**Material supplied**
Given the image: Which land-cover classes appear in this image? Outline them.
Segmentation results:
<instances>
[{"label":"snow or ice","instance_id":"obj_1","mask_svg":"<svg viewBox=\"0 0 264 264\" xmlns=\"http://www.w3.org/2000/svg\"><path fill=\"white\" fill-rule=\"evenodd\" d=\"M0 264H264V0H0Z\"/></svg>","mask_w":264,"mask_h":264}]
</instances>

**Task description**
Convert the lines above into a JSON array of strings, with one string per line and no blank lines.

**Task solution**
[
  "Given the image: Which land-cover classes appear in this image? Outline them.",
  "Segmentation results:",
  "<instances>",
  "[{\"label\":\"snow or ice\",\"instance_id\":\"obj_1\",\"mask_svg\":\"<svg viewBox=\\\"0 0 264 264\\\" xmlns=\\\"http://www.w3.org/2000/svg\\\"><path fill=\\\"white\\\" fill-rule=\\\"evenodd\\\" d=\\\"M0 264H264V0H0Z\\\"/></svg>\",\"mask_w\":264,\"mask_h\":264}]",
  "</instances>"
]